Clinical Trial Info

Seasonal Malaria Vaccination (RTS,S/AS01) and Seasonal Malaria Chemoprevention (SP/AQ) (RTSS-SMC)

Authored by
Staff
Last Reviewed
March 25, 2022

A double-blind, individual randomised Phase 3 trial will be undertaken in 5,920 children under the age of five years living in areas of Burkina Faso or Mali where the transmission of malaria is intense and highly seasonal to determine whether the malaria vaccine RTS,S/AS01 is

  • as effective as SMC with SP + AQ in preventing clinical malaria 
  • provides additional, useful protection when given together with SMC.

The primary trial end-point will be the incidence of clinical episodes of malaria detected by passive case detection.

Additionally, after each transmission season, anthropometric measurements were collected from all study children at a cross-sectional survey and used to derive nutritional status indicators, including the binary variables wasted and stunted (weight-for-height and height-for-age z-scores below − 2, respectively).

This observational study concluded: "Despite a high burden of malnutrition and malaria in the study populations, and a major reduction in the incidence of malaria in children receiving both interventions, this had only a modest impact on nutritional status. Therefore, other interventions are needed to reduce the high burden of malnutrition in these areas."

Results

The New England Journal of Medicine published on September 9, 2021 results for this clinical trial.

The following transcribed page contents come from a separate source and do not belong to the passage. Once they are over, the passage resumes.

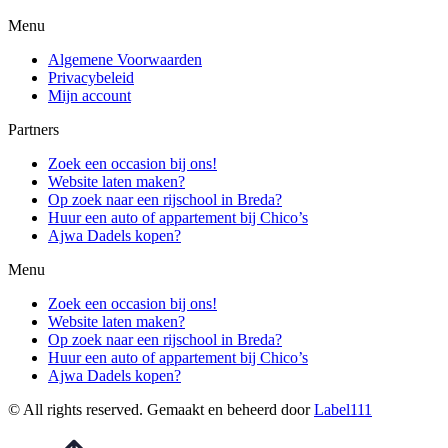
Menu
Algemene Voorwaarden
Privacybeleid
Mijn account
Partners
Zoek een occasion bij ons!
Website laten maken?
Op zoek naar een rijschool in Breda?
Huur een auto of appartement bij Chico’s
Ajwa Dadels kopen?
Menu
Zoek een occasion bij ons!
Website laten maken?
Op zoek naar een rijschool in Breda?
Huur een auto of appartement bij Chico’s
Ajwa Dadels kopen?
© All rights reserved. Gemaakt en beheerd door
Label111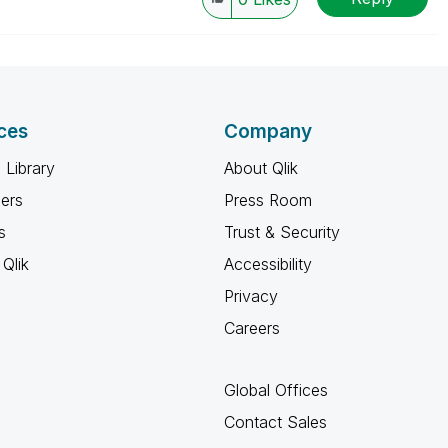
ces
Company
 Library
About Qlik
ners
Press Room
s
Trust & Security
Qlik
Accessibility
Privacy
Careers
Global Offices
Contact Sales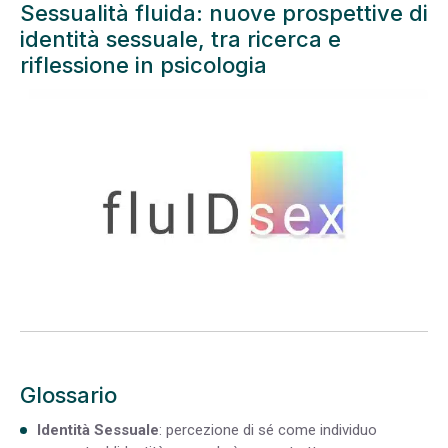
Sessualità fluida: nuove prospettive di
identità sessuale, tra ricerca e
riflessione in psicologia
Glossario
Identità Sessuale
: percezione di sé come individuo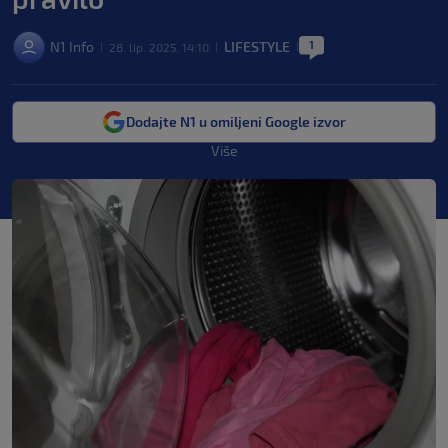
1
N1 Info
LIFESTYLE
28. lip. 2025. 14:10
|
|
|
Dodajte N1 u omiljeni Google izvor
Više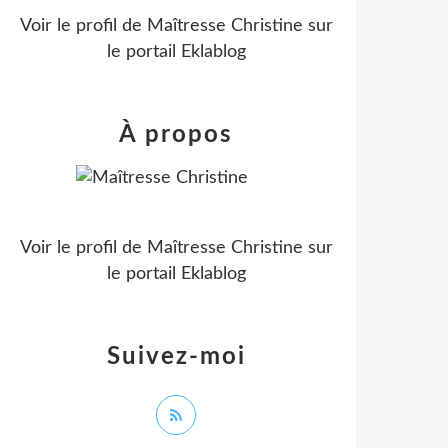
Voir le profil de
Maîtresse Christine
sur
le portail Eklablog
À propos
Voir le profil de
Maîtresse Christine
sur
le portail Eklablog
Suivez-moi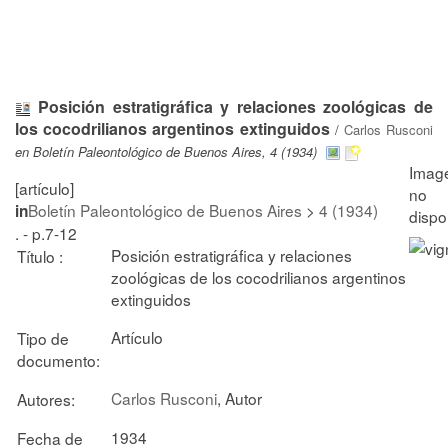
Posición estratigráfica y relaciones zoológicas de
los cocodrilianos argentinos extinguidos
/
Carlos Rusconi
en Boletín Paleontológico de Buenos Aires, 4 (1934)
[artículo]
Boletín Paleontológico de Buenos Aires
>
4 (1934)
in
. - p.7-12
Posición estratigráfica y relaciones
Título :
zoológicas de los cocodrilianos argentinos
extinguidos
Artículo
Tipo de
documento:
Carlos Rusconi
, Autor
Autores:
1934
Fecha de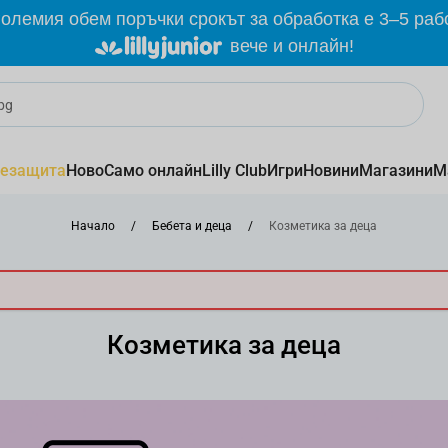
олемия обем поръчки срокът за обработка е 3–5 раб
вече и онлайн!
езащита
Ново
Само онлайн
Lilly Club
Игри
Новини
Магазини
М
Начало
/
Бебета и деца
/
Козметика за деца
Козметика за деца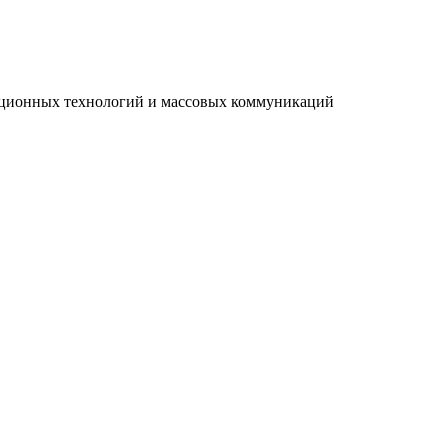
мационных технологий и массовых коммуникаций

6861 children 5 to 17 months of age were randomly assigned to receive sulfadoxine-pyrimethamine and amodiaquine (2287 children [chemoprevention-alone group]), RTS,S/AS01E (2288 children [vaccine-alone group]), or chemoprevention and RTS,S/AS01E (2286 children [combination group]). Of these, 1965, 1988, and 1967 children in the three groups, respectively, received the first dose of the assigned intervention and were followed for 3 years. Febrile seizures developed in 5 children the day after receipt of the vaccine, but the children recovered and had no sequelae.

There were 305 events of uncomplicated clinical malaria per 1000 person-years at risk in the chemoprevention-alone group, 278 events per 1000 person-years in the vaccine-alone group, and 113 events per 1000 person-years in the combination group. The hazard ratio for the protective efficacy of RTS,S/AS01E as compared with chemoprevention was 0.92 (95% confidence interval [CI], 0.84 to 1.01), which excluded the prespecified noninferiority margin of 1.20. The protective efficacy of the combination as compared with chemoprevention alone was 62.8% (95% CI, 58.4 to 66.8) against clinical malaria, 70.5% (95% CI, 41.9 to 85.0) against hospital admission with severe malaria according to the World Health Organization definition, and 72.9% (95% CI, 2.9 to 92.4) against death from malaria.

The protective efficacy of the combination as compared with the vaccine alone against these outcomes was 59.6% (95% CI, 54.7 to 64.0), 70.6% (95% CI, 42.3 to 85.0), and 75.3% (95% CI, 12.5 to 93.0), respectively.

CONCLUSIONS

Administration of RTS,S/AS01E was noninferior to chemoprevention in preventing uncomplicated malaria. The combination of these interventions resulted in a substantially lower incidence of uncomplicated malaria, severe malaria, and death from malaria than either intervention alone.